Centenas de milhares de iranianos tomaram as ruas das principais cidades do país exigindo o fim do governo do aiatolá Khamenei e seus aliados. Os protestos, que começaram em 28 de dezembro, levaram o regime a cortar o acesso à internet para impedir a divulgação de imagens das manifestações pelo mundo.

A repressão governamental resultou em 35 mortes, incluindo quatro crianças, conforme dados da Human Rights Activists News Agency. O número de feridos chega a centenas, enquanto cerca de 1.500 manifestantes foram presos até o momento.

Autoridades do judiciário iraniano anunciaram que não haverá clemência para os participantes dos protestos. Há relatos de manifestantes feridos sendo retirados de hospitais pelas forças de segurança.

As atuais manifestações superam em dimensão os protestos de setembro de 2022, quando jovens se mobilizaram após as mortes de Masha Amini, assassinada pela polícia de costumes por uso incorreto do véu, e Nika Shakarami, morta após queimar seu véu em protesto.

O gesto de Nika tornou‑se símbolo para a geração que enfrenta o regime de 46 anos. Diferentemente de mobilizações anteriores, os protestos atuais incluem tanto jovens quanto pessoas mais velhas, com as mulheres mantendo papel de liderança.

A inflação é o principal fator desencadeador da crise atual.
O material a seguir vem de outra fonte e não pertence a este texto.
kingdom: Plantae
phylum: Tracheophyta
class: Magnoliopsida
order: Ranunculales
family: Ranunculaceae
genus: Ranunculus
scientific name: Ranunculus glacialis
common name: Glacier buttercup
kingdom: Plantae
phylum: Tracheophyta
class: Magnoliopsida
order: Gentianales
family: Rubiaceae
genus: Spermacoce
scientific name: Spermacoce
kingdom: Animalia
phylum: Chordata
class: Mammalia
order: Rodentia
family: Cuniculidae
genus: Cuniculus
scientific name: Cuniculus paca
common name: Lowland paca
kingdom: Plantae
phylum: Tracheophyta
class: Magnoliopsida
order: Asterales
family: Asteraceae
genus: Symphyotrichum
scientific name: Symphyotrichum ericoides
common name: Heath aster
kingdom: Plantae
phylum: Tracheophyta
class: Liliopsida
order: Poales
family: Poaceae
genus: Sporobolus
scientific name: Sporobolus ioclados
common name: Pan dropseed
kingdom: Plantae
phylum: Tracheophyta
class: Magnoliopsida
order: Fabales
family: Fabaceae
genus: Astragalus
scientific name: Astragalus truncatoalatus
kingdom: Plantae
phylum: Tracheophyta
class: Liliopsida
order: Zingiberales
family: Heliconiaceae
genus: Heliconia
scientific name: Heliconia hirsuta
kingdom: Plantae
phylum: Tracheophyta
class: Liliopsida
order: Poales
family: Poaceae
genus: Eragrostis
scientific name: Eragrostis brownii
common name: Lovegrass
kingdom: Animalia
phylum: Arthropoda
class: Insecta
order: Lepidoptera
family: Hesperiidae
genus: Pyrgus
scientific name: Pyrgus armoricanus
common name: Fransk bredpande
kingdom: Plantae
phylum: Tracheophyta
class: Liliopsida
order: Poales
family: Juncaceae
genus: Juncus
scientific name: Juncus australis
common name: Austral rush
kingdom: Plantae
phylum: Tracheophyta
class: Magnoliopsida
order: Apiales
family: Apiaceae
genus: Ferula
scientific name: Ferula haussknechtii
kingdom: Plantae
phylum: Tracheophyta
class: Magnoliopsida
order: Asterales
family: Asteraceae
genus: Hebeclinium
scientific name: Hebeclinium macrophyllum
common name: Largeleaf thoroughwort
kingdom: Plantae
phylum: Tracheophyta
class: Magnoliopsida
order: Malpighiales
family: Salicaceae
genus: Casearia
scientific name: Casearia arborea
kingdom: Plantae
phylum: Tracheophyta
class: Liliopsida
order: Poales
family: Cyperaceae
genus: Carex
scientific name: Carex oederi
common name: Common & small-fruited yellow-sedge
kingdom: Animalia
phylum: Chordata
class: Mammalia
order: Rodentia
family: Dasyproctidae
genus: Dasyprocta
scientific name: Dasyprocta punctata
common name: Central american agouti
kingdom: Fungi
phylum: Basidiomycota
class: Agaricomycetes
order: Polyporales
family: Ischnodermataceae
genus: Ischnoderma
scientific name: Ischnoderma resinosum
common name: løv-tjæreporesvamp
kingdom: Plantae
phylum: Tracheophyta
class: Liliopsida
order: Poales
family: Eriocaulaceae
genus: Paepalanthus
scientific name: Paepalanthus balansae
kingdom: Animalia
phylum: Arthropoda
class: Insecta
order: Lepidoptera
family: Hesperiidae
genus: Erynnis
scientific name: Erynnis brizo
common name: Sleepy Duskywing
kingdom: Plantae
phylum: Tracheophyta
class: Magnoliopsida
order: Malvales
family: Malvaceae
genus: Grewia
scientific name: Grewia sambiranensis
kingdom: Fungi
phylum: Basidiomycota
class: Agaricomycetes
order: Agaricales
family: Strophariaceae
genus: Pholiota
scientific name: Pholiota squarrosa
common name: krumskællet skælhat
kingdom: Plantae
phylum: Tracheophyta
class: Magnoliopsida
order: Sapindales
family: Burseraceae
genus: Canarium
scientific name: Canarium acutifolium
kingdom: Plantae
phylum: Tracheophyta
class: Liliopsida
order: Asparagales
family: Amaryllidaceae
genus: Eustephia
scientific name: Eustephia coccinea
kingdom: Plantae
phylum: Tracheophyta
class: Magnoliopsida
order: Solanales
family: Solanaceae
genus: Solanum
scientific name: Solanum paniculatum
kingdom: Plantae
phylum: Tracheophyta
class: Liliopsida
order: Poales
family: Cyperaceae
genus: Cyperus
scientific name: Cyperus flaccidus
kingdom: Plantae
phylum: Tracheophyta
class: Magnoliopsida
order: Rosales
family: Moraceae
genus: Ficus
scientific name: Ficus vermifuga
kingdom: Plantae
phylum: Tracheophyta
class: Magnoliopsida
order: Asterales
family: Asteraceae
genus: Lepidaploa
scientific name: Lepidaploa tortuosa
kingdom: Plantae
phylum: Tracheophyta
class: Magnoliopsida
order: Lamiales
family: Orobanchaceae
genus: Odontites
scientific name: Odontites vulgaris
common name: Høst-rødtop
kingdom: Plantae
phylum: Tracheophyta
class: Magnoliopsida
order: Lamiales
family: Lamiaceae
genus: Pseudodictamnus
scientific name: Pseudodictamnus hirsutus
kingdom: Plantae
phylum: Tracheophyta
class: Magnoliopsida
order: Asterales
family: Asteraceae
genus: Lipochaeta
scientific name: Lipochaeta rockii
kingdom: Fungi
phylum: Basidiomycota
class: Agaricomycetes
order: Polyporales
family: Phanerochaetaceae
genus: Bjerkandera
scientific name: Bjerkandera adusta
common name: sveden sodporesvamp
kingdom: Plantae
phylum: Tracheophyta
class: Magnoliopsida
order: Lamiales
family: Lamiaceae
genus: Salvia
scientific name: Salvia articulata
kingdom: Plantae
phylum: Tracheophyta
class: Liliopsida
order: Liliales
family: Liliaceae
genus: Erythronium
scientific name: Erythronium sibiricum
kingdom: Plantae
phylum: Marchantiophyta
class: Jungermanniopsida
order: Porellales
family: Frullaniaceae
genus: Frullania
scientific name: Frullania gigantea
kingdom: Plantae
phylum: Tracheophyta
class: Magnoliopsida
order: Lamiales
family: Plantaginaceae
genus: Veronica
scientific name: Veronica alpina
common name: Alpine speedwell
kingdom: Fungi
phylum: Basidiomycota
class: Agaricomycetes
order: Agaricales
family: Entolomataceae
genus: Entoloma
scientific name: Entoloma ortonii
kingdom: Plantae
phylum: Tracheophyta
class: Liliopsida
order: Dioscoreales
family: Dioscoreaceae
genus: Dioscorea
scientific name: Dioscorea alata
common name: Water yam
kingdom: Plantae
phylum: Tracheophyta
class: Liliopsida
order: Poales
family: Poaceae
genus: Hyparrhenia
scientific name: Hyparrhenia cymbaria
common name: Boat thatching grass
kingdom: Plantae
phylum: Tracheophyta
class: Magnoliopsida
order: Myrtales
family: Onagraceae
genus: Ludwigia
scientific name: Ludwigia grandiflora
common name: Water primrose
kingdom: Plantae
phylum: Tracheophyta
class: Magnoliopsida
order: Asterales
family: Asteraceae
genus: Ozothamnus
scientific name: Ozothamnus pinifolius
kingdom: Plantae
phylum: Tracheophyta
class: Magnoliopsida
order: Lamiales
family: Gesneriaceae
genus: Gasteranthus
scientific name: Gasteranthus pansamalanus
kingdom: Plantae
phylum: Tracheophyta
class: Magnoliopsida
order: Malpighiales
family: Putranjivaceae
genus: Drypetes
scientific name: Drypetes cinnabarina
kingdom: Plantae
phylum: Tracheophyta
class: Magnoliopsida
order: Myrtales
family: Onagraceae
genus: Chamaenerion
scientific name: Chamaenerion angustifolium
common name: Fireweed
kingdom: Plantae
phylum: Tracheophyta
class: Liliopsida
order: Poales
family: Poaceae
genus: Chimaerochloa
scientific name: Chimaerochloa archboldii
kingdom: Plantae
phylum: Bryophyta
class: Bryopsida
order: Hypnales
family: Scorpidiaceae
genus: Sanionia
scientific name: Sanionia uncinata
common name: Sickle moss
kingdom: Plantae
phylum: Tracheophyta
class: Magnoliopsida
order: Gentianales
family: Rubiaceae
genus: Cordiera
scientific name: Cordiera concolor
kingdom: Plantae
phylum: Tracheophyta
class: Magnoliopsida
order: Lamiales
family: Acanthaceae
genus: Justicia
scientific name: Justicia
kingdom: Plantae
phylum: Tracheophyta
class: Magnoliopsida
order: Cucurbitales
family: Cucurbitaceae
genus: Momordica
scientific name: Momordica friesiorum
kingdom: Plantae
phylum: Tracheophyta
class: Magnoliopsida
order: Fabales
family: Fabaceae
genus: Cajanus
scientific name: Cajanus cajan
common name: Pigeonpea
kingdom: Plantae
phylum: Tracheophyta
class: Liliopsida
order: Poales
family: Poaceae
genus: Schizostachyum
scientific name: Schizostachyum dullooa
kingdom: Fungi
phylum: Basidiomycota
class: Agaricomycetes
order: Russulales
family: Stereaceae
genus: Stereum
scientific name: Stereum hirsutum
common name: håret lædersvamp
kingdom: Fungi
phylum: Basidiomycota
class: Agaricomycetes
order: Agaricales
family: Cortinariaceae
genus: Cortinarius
A situação econômica deteriorou‑se devido às sanções internacionais, que reduziram as exportações de petróleo e bloquearam o acesso do Irã ao sistema financeiro global, diminuindo as reservas nacionais e afetando importações essenciais.

Apesar da escassez de recursos, o governo manteve, até recentemente, o financiamento a grupos como Hamas e Hezbollah. A desvalorização recorde do rial e os déficits governamentais agravam a situação, com o governo imprimindo dinheiro para cobrir dívidas.

Questões econômicas já haviam motivado grandes protestos em 2019, os maiores desde o Green Movement de 2009, quando manifestantes contestaram a reeleição de Mahmoud Ahmadinejad e denunciaram corrupção e violações de direitos humanos.

As manifestações atuais refletem também o descontentamento com aspectos políticos e sociais do regime. Analistas observam que o apoio ao governo está reduzido a setores específicos.

“O que faz nascer as revoluções é o momento em que o custo do silêncio é maior do que o da resistência”, afirmam especialistas. Os protestos atuais mostram participantes mais determinados após derrotas recentes do regime em conflitos externos.

A derrota para Israel e o bombardeio americano às instalações nucleares iranianas abalaram a imagem de força do governo, contribuindo para manifestações que desafiam abertamente o regime. A população parece ter chegado ao ponto em que resistir tornou‑se menos arriscado que permanecer calada.